TEXT UNDER STUDY
┄┄┄┄┄┄┄┄┄┄┄┄┄┄┄┄┄┄┄┄
Recently we were being trolled by an Australian economist, Dr Steven Kates about the Obama win in the United States of America. Among his conclusions, that the Obama vote was made up of the medicants (ie. people who need significant medical treatment and can’t afford it, as in, I guess any of us at some point in our lives), the resentful and the envious (ie. anyone not feeling the ‘trickle down’ buzz these days), the abortion-rights lobby (apparently those unjustifiably concerned about reproductive rights), social science know-nothings ( hah! from one economist to another) and damaged women (ie. my personal favourite).
The interesting thing to note about Kates’ hate is that it includes almost everyone but older white men, like himself. This is funny only because the failure to understand the needs and perspectives of people other than your own little cohort is precisely what’s biting the US conservatives on the arse right now. It’s even starting to bite conservatives in Australia, where the mainstream media and the political opposition have both been taken by surprise by the groundswell response to Gillard’s misogyny speech and other recent events in political and public sexism.
But the peculiar thing about Kates is not his thorough dedication to supply-side economics – a school of thought being increasingly side-lined by the last decade or so of interest rate and inflation rate data, and where the debate about government policy and unrestrained markets has moved to such an extent that even the IMF is publishing working papers on revisiting the Chicago Plan – there’s still plenty of supply-siders around and economics is split on almost every issue; no, the really peculiar thing is that Kates wrote such a nasty piece about voters. Trash the other political side, sure, but trash the people you want voting for you? Not so smart. This kind of nastiness scares voters away.. as well it should.
Miss 31 voted for Obama and is representative of the women who are in massive agreement with the cries of misogyny and the lack of respect for women. There is no point going too far into this, but the most influential social philosopher of the twentieth century was Hugh Hefner and his Playboy Philosophy. You would have to be at least as old as I am to recall what a shock it was to read Hefner’s “philosophy” in the pages of Playboy back when I was about 14 in the 1960s. Here’s the gist: all those uptight girls hanging onto their virginity ought to liberate themselves and get into the sexual scrum with the boys. In an era when a goodnight kiss was a big deal this was magic. And with the likes of Germaine Greer and her buddies saying the same just as the birth control pill was becoming readily available, a new world opened for which neither the young women of the time or the young men were really prepared.
┄┄┄┄┄┄┄┄┄┄┄┄┄┄┄┄┄┄┄┄
EXERCISE DATA
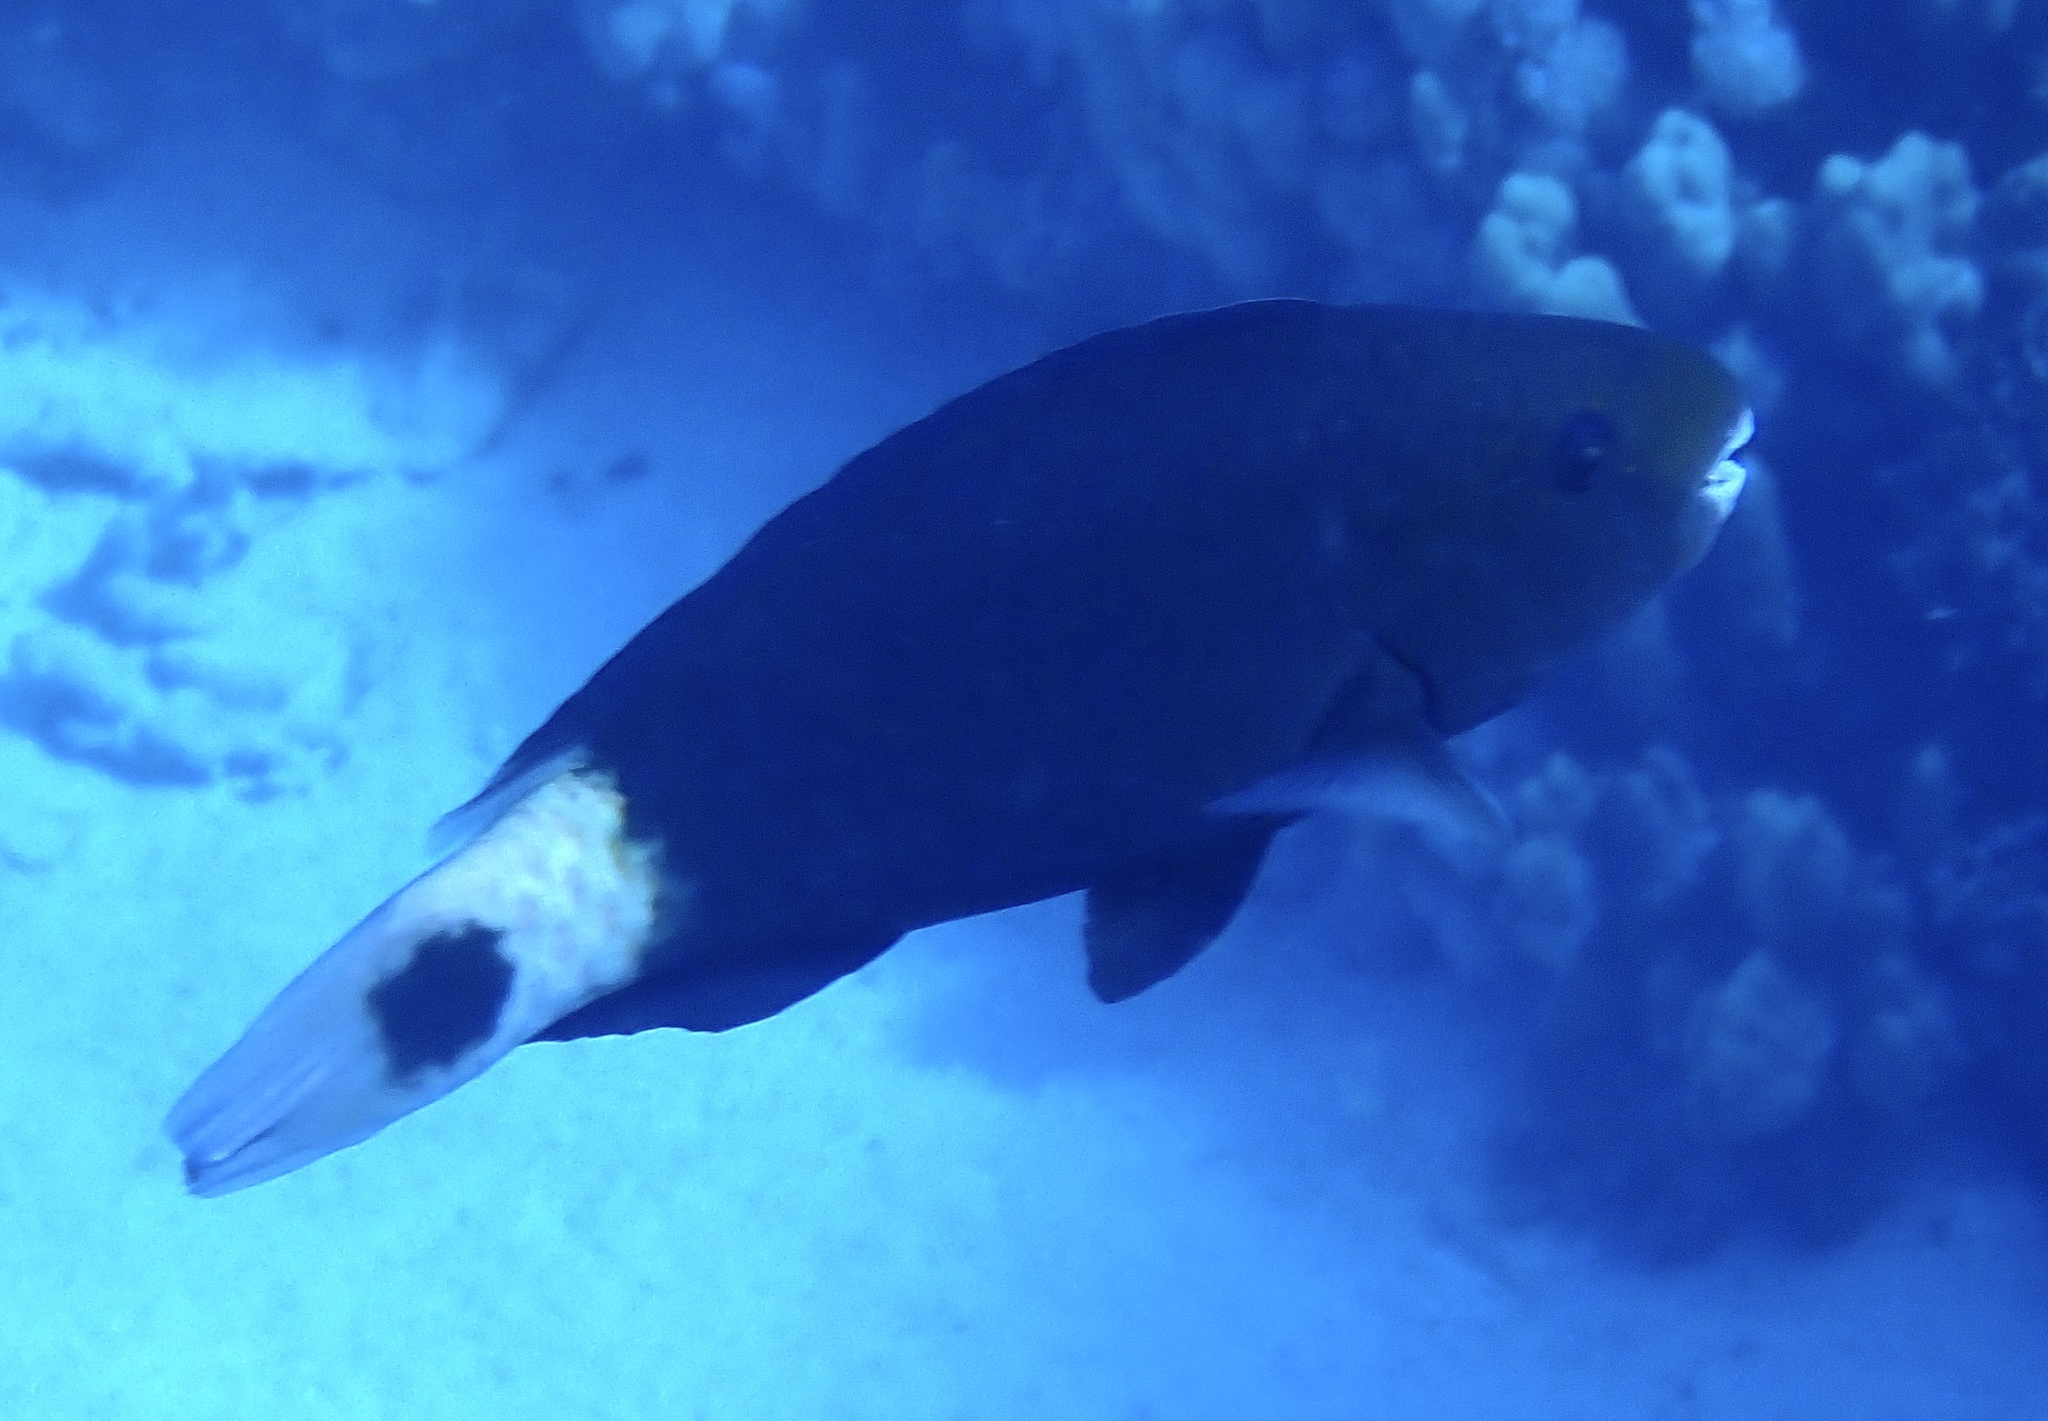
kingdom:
┄┄┄┄┄┄┄┄┄┄┄┄┄┄┄┄┄┄┄┄
YOUR OBJECTIVE
Answer these about the piece on Steven Kates:
(a) What does it say Kates is by nationality and profession?
(b) Which group does it say his list of Obama voters leaves out?
(c) Which organization does it say is publishing working papers on revisiting the Chicago Plan?

REPLY
(a) An Australian economist.
(b) Older white men.
(c) The IMF.